Sulh Ceza Hakimlerinin bu kararlara erişimi yok mu? Yoksa o erişimi de engelleyen birileri mi var?

Kanunun erişim engelleme ile ilgili hükümleri, belli ki artık mahkemeler eliyle yürütülen bir sansür kurumuna dönüşüyor.

Mahkemelerimiz için ne kadar utanılacak bir görev bu!

***

Kimi, nereye büyükelçi yapalım?

Recep Tayyip Erdoğan’ın, Egemen Bağış’ı “kendisinin Prag’daki gölgesi” yani TC Büyükelçisi olarak tayin etmesi, Reis – i Cumhur’un yeni iş olanakları yaratmak konusundaki eşsiz vizyonunu bir kez daha görmemizi sağladı.

Ve bunu itiraf etmek zorundayım, bende de adeta güneş çarpmasına benzer bir zihni küşayişe neden oldu.

Cumhurbaşkanı bin odalı sarayında, sayısı belirsiz danışman çalıştırıyor ama belli ki danışmanlarda pek iş yok.

Öyle olmasaydı, her şeyi Cumhurbaşkanı düşünüp, yapmak zorunda kalmazdı.

Düşündüm ki Egemen Bağış ile birlikte işsiz kalan zevata da yeni iş bulmak için Erdoğan’a yardım etmem gerekir.

Egemen Bey ile birlikte işsiz kalanlardan Zafer Çağlayan, biliyorsunuz saatler konusunda uzman.

Onun için Zafer Bey’in Bern Büyükelçiliği’ne tayin edilmesinde yarar görüyorum.

İsviçre Konfederasyonu ve Lihtenştayn Prensliği nezdindeki bu büyükelçilik, Zafer Bey sayesinde, İsviçre’nin geleneksel saat üreticilerine karşı iyi bir jest olacaktır.

O dönemdeki “tensikat” sırasında işini kaybeden Muammer Güler’in de Stutgart’a Başkonsolos olarak tayini uygun olur kanaatindeyim.

Biliyorsunuz, Muammer Bey’in oğlunun büyük bir çelik kasa koleksiyonu var.

Dünyanın en ünlü çelik kasalarını üreten Döttling, Baden – Württenberg eyaletinde bulunan Sindelfingen’de faaliyet gösteriyor.

Nasıl kalp, kalbe karşıysa, kasa da kasaya karşıdır ve bu bölgeye yapılmış iyi bir jest olur.

“Tensikat” kurbanlarından eski Şehircilik Bakanı Erdoğan Bayraktar’ı da Brasilia Büyükelçiliği için gözüme kestirdim.

Bu şehir, Ankara’dan sonra “yoktan var edilen ikinci başkent” olarak ilginç ve Bayraktar, TOKİ geçmişiyle doğru bir seçim olacaktır.

Brezilyalılara abuk sabuk binalar yerine, güzelim TOKİ sitelerinden yapmayı öğretebilirse, ne kadar iyi olur.

Bir de Binali Yıldırım beyciğim var tabii.

Gerçi kendisi işini belediye seçimleri nedeniyle kaybetti ama olsun.
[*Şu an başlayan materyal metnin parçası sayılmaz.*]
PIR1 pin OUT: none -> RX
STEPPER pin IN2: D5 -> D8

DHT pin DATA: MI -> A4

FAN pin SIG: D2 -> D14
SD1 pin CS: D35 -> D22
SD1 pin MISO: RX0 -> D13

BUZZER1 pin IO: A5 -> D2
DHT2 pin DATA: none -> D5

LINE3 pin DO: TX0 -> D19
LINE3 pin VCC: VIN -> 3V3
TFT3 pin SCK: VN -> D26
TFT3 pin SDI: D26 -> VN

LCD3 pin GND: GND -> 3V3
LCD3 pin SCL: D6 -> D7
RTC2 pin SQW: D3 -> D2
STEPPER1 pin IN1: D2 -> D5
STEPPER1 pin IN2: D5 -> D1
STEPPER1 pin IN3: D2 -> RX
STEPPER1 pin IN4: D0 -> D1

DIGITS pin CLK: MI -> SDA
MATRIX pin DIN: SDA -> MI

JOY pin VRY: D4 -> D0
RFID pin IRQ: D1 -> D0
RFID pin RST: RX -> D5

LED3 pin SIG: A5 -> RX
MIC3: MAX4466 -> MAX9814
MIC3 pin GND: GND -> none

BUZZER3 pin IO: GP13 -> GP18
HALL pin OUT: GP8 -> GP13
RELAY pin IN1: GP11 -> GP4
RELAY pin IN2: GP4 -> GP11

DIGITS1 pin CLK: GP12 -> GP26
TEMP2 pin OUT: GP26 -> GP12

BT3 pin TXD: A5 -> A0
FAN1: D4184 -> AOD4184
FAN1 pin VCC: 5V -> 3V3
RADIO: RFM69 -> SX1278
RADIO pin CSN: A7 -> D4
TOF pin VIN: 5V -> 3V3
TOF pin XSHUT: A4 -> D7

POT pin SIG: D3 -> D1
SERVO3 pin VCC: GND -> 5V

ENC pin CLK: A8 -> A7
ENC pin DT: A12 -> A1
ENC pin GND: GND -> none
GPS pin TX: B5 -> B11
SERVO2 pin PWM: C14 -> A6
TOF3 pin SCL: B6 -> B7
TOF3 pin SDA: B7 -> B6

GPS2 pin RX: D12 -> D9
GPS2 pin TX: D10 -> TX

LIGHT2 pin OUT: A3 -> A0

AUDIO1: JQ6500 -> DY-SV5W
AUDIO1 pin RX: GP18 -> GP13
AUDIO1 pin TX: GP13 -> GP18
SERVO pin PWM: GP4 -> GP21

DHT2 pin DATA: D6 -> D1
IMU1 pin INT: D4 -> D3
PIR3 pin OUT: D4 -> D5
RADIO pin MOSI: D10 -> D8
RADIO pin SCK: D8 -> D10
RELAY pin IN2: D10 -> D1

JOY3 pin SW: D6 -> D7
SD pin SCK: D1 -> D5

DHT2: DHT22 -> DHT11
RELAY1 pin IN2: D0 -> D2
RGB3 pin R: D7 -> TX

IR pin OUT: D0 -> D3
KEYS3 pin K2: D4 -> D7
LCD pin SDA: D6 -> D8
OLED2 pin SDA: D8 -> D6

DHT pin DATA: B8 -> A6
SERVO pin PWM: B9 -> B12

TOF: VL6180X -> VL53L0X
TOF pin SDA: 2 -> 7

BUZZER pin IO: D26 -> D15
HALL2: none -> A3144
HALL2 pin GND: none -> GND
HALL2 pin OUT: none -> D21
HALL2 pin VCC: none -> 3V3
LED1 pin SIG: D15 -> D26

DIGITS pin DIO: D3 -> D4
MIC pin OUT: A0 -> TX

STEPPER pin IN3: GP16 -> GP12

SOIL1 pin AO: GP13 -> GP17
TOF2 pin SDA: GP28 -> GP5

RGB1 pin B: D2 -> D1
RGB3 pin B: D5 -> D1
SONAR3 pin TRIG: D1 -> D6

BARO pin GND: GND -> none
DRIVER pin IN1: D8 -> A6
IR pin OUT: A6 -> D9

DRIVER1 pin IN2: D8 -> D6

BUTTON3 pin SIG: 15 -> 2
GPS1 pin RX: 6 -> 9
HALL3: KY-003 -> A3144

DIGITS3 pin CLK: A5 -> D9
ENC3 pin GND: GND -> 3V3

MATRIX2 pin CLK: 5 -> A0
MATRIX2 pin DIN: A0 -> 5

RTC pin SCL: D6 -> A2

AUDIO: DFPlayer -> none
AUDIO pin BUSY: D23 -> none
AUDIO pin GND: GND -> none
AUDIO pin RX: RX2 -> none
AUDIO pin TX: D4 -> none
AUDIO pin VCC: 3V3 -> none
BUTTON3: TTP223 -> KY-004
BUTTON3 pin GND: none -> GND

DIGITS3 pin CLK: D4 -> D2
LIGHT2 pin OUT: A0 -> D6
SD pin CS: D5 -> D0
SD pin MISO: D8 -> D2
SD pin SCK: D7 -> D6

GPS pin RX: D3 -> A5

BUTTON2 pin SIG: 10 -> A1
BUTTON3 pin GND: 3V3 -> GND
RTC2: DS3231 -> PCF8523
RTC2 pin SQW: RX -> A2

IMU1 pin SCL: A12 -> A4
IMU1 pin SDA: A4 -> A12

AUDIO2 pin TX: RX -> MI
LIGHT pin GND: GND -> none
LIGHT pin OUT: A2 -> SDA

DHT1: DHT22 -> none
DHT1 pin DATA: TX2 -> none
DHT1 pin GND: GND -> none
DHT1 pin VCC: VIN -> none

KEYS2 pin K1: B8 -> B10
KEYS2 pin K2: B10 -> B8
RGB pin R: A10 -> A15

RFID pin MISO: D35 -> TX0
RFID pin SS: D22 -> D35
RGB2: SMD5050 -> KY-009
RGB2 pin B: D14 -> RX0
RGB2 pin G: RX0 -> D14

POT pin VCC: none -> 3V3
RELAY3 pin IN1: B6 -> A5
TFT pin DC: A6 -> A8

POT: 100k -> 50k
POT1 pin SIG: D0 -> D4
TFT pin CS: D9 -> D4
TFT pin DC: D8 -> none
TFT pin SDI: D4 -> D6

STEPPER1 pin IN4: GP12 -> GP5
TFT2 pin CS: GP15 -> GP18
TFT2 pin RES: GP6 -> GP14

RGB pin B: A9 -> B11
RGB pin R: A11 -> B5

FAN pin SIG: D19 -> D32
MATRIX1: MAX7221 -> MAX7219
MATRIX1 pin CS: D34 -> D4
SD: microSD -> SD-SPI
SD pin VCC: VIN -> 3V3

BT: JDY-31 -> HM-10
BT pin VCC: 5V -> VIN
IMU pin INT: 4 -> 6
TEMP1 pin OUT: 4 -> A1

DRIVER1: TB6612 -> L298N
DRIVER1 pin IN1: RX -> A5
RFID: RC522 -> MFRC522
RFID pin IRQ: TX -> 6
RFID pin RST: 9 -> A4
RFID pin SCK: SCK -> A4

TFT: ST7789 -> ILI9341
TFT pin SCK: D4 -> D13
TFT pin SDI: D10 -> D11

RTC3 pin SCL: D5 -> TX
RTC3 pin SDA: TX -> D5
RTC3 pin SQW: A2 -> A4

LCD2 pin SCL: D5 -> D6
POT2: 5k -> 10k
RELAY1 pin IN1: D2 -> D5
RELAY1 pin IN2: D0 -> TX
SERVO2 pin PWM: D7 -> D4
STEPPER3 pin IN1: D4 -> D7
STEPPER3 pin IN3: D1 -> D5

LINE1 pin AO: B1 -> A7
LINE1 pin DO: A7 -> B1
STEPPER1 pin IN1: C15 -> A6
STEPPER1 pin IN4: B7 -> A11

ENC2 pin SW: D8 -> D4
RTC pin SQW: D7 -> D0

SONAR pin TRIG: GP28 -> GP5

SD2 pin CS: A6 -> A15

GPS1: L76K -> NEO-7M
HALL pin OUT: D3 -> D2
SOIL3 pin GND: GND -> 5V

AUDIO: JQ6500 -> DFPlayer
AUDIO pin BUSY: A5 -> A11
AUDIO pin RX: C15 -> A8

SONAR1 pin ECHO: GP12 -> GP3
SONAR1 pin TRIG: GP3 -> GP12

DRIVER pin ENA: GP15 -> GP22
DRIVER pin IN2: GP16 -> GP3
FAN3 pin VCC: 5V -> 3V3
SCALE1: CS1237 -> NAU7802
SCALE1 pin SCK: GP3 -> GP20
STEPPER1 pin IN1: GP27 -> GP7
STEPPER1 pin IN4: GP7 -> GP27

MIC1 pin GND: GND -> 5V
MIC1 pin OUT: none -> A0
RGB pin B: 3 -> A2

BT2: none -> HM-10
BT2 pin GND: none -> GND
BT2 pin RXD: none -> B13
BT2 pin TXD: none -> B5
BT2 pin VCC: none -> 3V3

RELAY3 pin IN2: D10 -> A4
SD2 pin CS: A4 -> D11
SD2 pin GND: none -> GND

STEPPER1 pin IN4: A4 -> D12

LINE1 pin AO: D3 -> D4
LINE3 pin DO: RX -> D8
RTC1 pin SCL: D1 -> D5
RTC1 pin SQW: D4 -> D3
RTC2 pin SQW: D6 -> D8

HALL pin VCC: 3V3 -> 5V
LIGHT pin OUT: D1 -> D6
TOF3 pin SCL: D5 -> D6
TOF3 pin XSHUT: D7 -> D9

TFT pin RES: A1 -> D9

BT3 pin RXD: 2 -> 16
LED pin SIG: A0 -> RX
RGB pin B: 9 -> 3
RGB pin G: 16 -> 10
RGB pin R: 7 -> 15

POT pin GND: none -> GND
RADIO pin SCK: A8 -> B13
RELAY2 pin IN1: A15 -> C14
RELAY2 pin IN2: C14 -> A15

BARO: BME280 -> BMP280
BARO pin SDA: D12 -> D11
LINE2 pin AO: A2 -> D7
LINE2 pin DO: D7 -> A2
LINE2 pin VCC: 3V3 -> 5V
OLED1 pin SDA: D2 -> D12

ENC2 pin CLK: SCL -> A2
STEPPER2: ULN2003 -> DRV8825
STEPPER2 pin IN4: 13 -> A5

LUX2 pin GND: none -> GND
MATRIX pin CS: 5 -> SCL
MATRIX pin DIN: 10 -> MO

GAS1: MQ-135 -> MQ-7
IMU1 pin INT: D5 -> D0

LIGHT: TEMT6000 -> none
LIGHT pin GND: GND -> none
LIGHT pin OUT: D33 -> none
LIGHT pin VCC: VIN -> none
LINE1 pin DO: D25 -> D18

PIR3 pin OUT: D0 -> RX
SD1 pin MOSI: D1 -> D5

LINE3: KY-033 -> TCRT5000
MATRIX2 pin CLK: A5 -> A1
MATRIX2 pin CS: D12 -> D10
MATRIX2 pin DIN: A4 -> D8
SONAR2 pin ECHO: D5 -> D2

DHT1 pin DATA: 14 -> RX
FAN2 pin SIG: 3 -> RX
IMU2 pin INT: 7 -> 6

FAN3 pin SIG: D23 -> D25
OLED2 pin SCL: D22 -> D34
Ona da bir yurtdışı görev iyi olur.

Binali Yıldırım’ı, Hamburg Başkonsolosluğunu da uhdesinde bulundurmak şartıyla Berlin Büyükelçiliği’ne öneriyorum.

Hamburg tersaneleri dünyaca ünlü ve Binali Bey, bu tersanelere hiç yabancı olmadığı gibi gemi yapım, alım – satım işlerindeki tecrübesiyle Almanlara yol gösterici olacaktır.

Böylece hem Türk gençlerinin armatörlük alanında hızla büyümelerini sağlayabilir, hem de havaalanımızı kıskanan Almanları teskin edebilir.

Benden bugünlük bu kadar, biraz da danışmanlar çalışsın.